Adjusted pre-tax profit at the private banking arm of HSBC fell in the first quarter of 2016.
HSBC today logged adjusted pre-tax profit of $112 million for its private banking arm in the first three months of this year, down from $181 million a year earlier.
For the whole of HSBC, adjusted pre-tax profits in Q1 were $5.4 billion, which was $1.2 billion or 18 per cent lower than for a year earlier. This was primarily driven by lower revenue and higher loan impairment charges, whilst operating expenses were broadly unchanged, it said in a statement today.
At around 10:00 local time in London, shares in the bank were unchanged.
Within global private banking, revenue fell by $100 million or 15 per cent, driven by lower brokerage and trading activity in both Europe and Asia, reflecting adverse market sentiment in unfavourable market conditions.
However, in the quarter, HSBC continued to grow the parts of the business that fit its "desired model" of private banking, attracting net new money of $4 billion, notably in the UK, partly offset by net outflows in Hong Kong, it said.
Graham Spooner, investment research analyst at The Share Centre,
said: “HSBC’s CEO Stuart Gulliver noted that despite profits
being down against a very strong first quarter of 2015, the
company ‘increased market share in many of the product areas that
are critical to our strategy’. Alongside this, investors should
appreciate that the dividend was not axed, as many analysts had
feared, and was held at 10 cents per share.
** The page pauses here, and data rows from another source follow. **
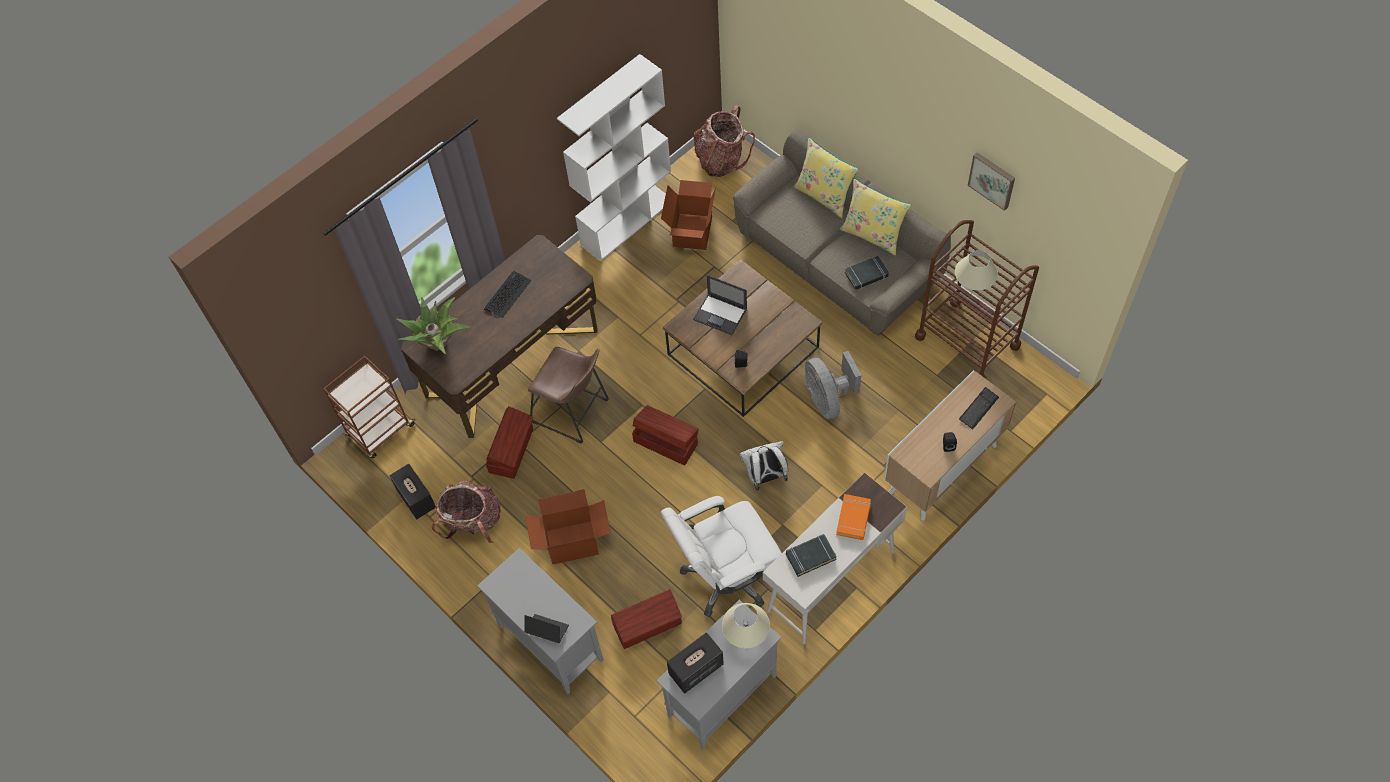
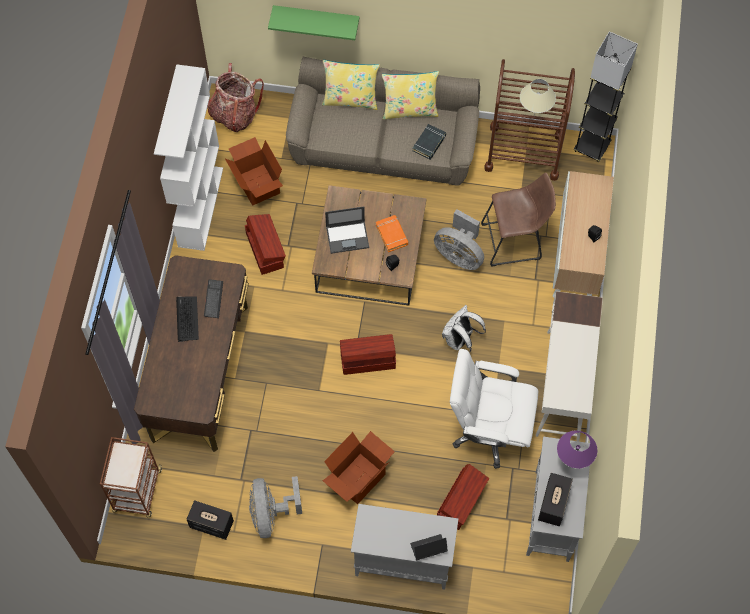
camera: 40 degrees left, 5 degrees up
(438, 342) = (163, 389): potted plant -> none
(472, 523) = (271, 513): backpack -> grey fan
(512, 450) = (256, 439): brown storage box -> brown storage box (265, 249)
(574, 413) = (280, 381): brown stool -> brown stool (515, 241)
(726, 577) = (489, 430): white office chair -> white office chair turned 75 degrees clockwise
(746, 642) = (572, 463): beige table lamp -> purple table lamp
(810, 556) = (566, 374): black book -> none
(815, 88) = (316, 18): none -> green shelf
(853, 518) = (574, 328): orange book -> orange book (392, 235)
(978, 409) = (593, 197): keyboard -> keyboard (213, 299)
(992, 180) = (514, 21): picture -> none
(1041, 375) = (592, 147): none -> grey floor lamp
This was another sign
that the group’s results were not as bad as they could've
“Income seekers in the banking sector have been hit hard in recent years. HSBC has remained a significant payer and though progress may continue to be slow in the face of many challenges, the shares could be a better option than other banks. The company is viewed as being more conservatively managed with a superior balance sheet and deposits. HSBC has a diverse mix of business and geographical spread, and in the present climate we recommend the company as a ‘buy’ for contrarian investors, but recommend building a holding over timem," Spooner said.